As I said in my first post on the topic, I am told that the effects of extreme narcosis are much different from what most of us have experienced.
In my conversations with Bret Gilliam, he described an effect at very great depths akin to blacking out...
A lot of people, including myself, have experienced symptoms akin to blacking out on mixed gases and on air. I have come to believe that blaming them on Narcosis is short-sighted especially when you are below the 285'/2.0 PPO
2 mark where lots of things happening and interacting.
Gas density and lung ventilation itself are significant issues. That is one reason that high blood CO
2 is universally believed to be a significant component of Narcosis (directly biochemically or as a contributor). It is also the logic behind using Helium (which is about 1/7th as dense as Nitrogen).
You really notice the respiratory work load due to gas density of air at 250', especially in a chamber without all the distractions of dive gear and stress of being in the water. Lots of guys describe it like breathing whipped cream.
IGN (Inert Gas Narcosis) is called that because even Helium produces Narcotic symptoms in ranges starting about 10x deeper than air. Granted, Nitrogen isnt an inert gas, but is believed to be biologically inert for this discussion.
She and two buddies attempted a bounce dive on air to 300 feet, but when they hit 300 feet, she kept going and was not turned around by a pursuing buddy until she hit 400 feet. The common belief is that she was so thoroughly narced that she did not know what she was doing...
The key to this statement is common belief. Narcosis is far from the only factor at play below 300'.
It's a fairly well known that diving repeatedly and going slightly deeper on " build-up" dives can significantly lessen the effects of narcosis.
Actually it doesn't change the effects at all ... it simply helps you adapt to coping with them
We dont actually know that either.

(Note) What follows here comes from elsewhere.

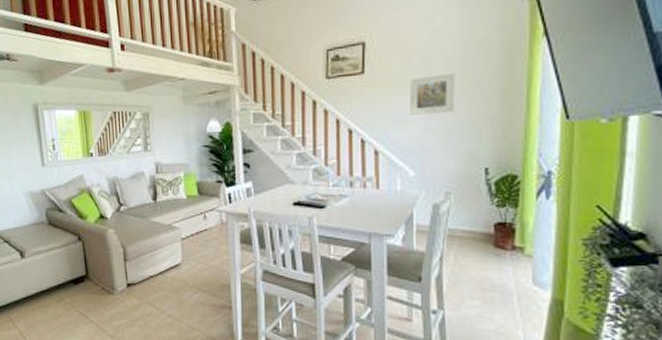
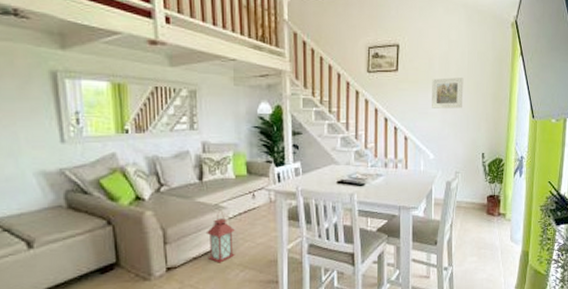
lantern: none [160,231,188,283] -> present [205,211,235,263]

Lots of us believe it is much more complex than just coping.
I can offer dozens of examples that illustrates dramatic acclimatization effects of repeated near-term exposure to Narcosis. My first experience and probably most dramatic example was on a project in the early 1970s. Its a long story but a couple of us needed to make up to four jumps a day on Scuba to the 160-180' range. There were no published tables for it in those days.
The Hyperbaric doc onboard calculated a schedule that alternated air and HeO
2 (with lots of pure O
2 at water stops and in the chamber). We started to notice that we couldnt tell the difference between air and mixed gas jumps, which was obvious in the beginning. We were cold anyway and sound attenuation made the old Donald Duck voice test inconclusive on Scuba.
Later we were in sat and alternated between open-circuit air in the water and HeO
2 in the chamber with the same result. It was not a matter of consciously coping or compensating, all perception of Narcosis was completely gone.
This was a real phenomenon to me so I brought it up to a salty old commercial diving super who looked at me with a blank stare and said yeah, it happens all the time. I later had the chance to see he wasnt alone. This goes way beyond CO
2, experience, and consciously compensating. Narcosis tolerance degrades to normal after the exposures stop and the acclimatization process repeats when exposures begins again.
That leads many of us to highly suspect that a biochemical adaptation occurs.
OK that is interesting, but probably has little impact on recreational Scuba divers (as opposed to what can be considered tech divers).
There arent many opportunities for recreational divers to make enough deep dives day after day for this phenomenon to be useful.
There is another layer of what some might call acclimatization that isnt so transient. Your first deep dives are exciting and stressful. You dont know how Narcosis will affect you and all those sea stories are in the back of your mind. Pile on gas management, decompression, and general fear of the unknown and you are stressed far above normal. That stress and hypersensitivity make actual and perceived Narcosis symptoms much worse.
With a little experience, most of these stressors dont return, at least until you approach another depth threshold. You also develop coping mechanisms as you begin to recognize how Narcosis affects you just as we develop coping mechanisms when we are tired at the end of the day.